On Christmas morning, while other families were opening presents and playing games, we were at Jordan’s bedside, willing him to pull through.
‘Come on, love,’ I sobbed, taking his hand. ‘Please!’ But nothing.
Then, on Boxing Day, Jordan opened his eyes! ‘Son,’ I cried, leaping up off my seat.
He was unable to respond, and his blue eyes were glazed over…but there was life there, I could see it!
It might have been a day late, but it was the best Christmas present I could have wished for.
‘He’s going to make it,’ the doctor told us.
But when Jordan finally came round, he was like a baby again – unable to walk, talk or eat. He couldn’t even hold his head up.
Watching him struggle to re-learn everything was heartbreaking.
Jordan had to learn to walk, using a special frame. One day, as he heaved himself up, his knees buckled and he fell to the floor. Wrapping my arms around his waist, I lifted him up – just like the way he used to lift me.
‘You’ll get through this,’ I whispered, seeing his frustration.
Two months later, Jordan was moved to a specialist unit in Dundee to begin a programme of intensive rehabilitation.
After his first speech session, I went to see him.
‘Show your mum what you can do,’ his therapist said.
‘Yes… No… Mum… Dad…’ Jordan said slowly, in a deep voice.
His first words since the accident.
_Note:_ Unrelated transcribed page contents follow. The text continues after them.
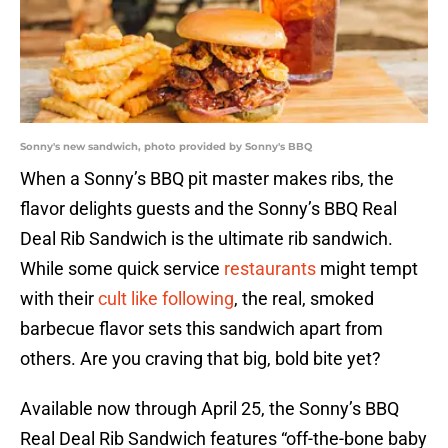
Sonny's new sandwich, photo provided by Sonny's BBQ
When a Sonny’s BBQ pit master makes ribs, the
flavor delights guests and the Sonny’s BBQ Real
Deal Rib Sandwich is the ultimate rib sandwich.
While some quick service
restaurants
might tempt
with their
cult like following
, the real, smoked
barbecue flavor sets this sandwich apart from
others. Are you craving that big, bold bite yet?
Available now through April 25, the Sonny’s BBQ
Real Deal Rib Sandwich features “off-the-bone baby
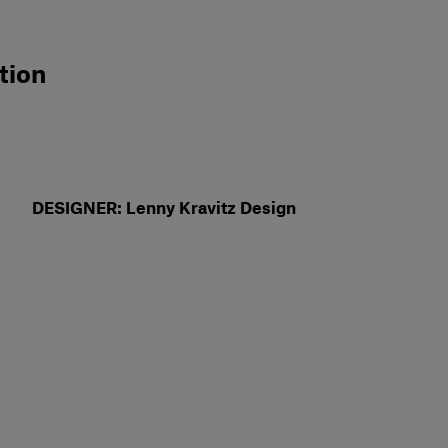
tion
DESIGNER: Lenny Kravitz Design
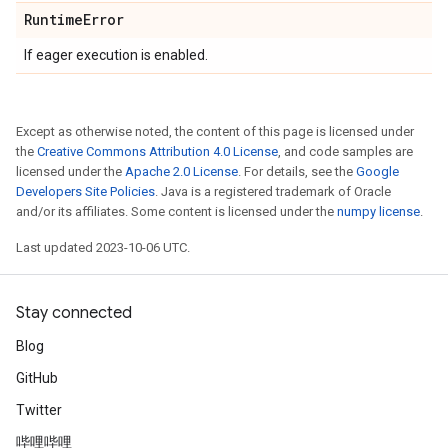
Runtime
Error
If eager execution is enabled.
Except as otherwise noted, the content of this page is licensed under
the
Creative Commons Attribution 4.0 License
, and code samples are
licensed under the
Apache 2.0 License
. For details, see the
Google
Developers Site Policies
. Java is a registered trademark of Oracle
and/or its affiliates. Some content is licensed under the
numpy license
.
Last updated 2023-10-06 UTC.
Stay connected
Blog
GitHub
Twitter
哔哩哔哩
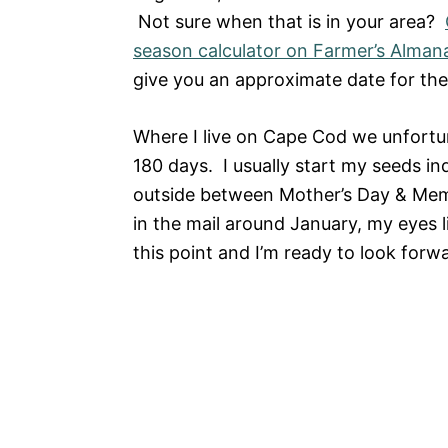
Not sure when that is in your area?
season calculator on Farmer’s Alman
give you an approximate date for the 
Where I live on Cape Cod we unfortu
180 days. I usually start my seeds i
outside between Mother’s Day & Mem
in the mail around January, my eyes l
this point and I’m ready to look forwa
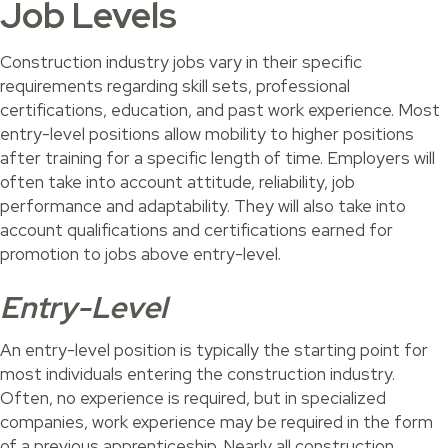
Job Levels
Construction industry jobs vary in their specific
requirements regarding skill sets, professional
certifications, education, and past work experience. Most
entry-level positions allow mobility to higher positions
after training for a specific length of time. Employers will
often take into account attitude, reliability, job
performance and adaptability. They will also take into
account qualifications and certifications earned for
promotion to jobs above entry-level.
Entry-Level
An entry-level position is typically the starting point for
most individuals entering the construction industry.
Often, no experience is required, but in specialized
companies, work experience may be required in the form
of a previous apprenticeship. Nearly all construction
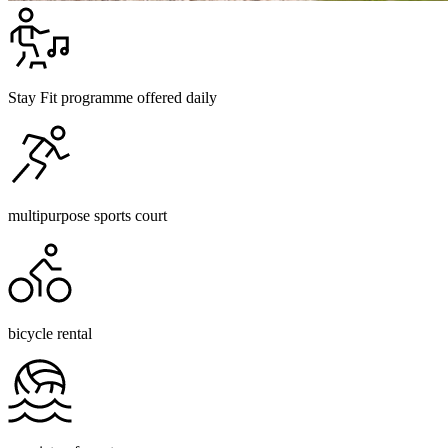
Stay Fit programme offered daily
multipurpose sports court
bicycle rental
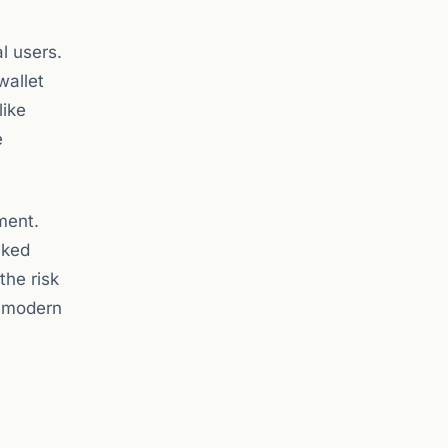
l users.
wallet
like
e
ment.
cked
the risk
n modern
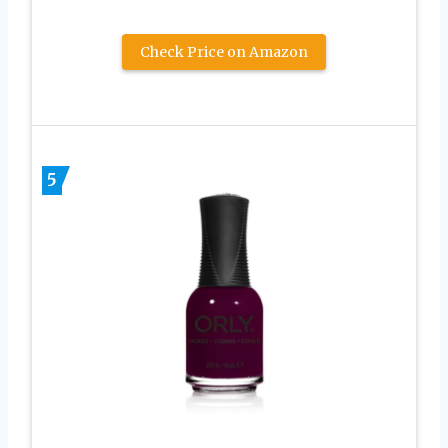
Check Price on Amazon
5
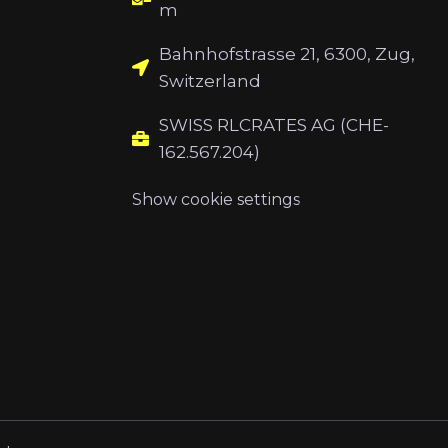
m
Bahnhofstrasse 21, 6300, Zug,
Switzerland
SWISS RLCRATES AG (CHE-
162.567.204)
Show cookie settings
Bursting into tears, I hugged him tight – slowly, I was getting my son back.
Nine months after the accident, Jordan was able to return home. He was still weak, and needed help washing and dressing.
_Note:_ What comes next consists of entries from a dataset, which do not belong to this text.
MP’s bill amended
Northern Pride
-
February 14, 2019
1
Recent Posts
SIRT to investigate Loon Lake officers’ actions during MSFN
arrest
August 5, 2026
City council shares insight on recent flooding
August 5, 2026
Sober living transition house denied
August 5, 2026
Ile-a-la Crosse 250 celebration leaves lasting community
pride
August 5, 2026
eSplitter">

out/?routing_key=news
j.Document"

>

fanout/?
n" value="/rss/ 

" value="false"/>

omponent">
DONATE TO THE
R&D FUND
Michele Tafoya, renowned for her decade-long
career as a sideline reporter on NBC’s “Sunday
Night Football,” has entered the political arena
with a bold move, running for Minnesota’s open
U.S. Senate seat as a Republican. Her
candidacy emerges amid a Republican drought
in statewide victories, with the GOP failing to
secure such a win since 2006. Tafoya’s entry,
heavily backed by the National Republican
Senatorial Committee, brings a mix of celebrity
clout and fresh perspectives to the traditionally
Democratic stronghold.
‘I feel so helpless,’ he sighed, one day.
‘But look how far you’ve come,’ I told him. ‘I’m so proud of you.’
It felt like a miracle when Christmas came around again.
Scribbling down a Christmas shopping list, I couldn’t believe this time last year we’d been jotting down ideas for our son’s funeral.
I spoil Jordan and Jay – they get everything they want.
‘Check it out!’ Jordan beamed, modelling the bright pink t-shirt I’d picked for him.
I got pretty spoiled, too. But Christmas isn’t about presents any more, it’s about another gift – our son’s life.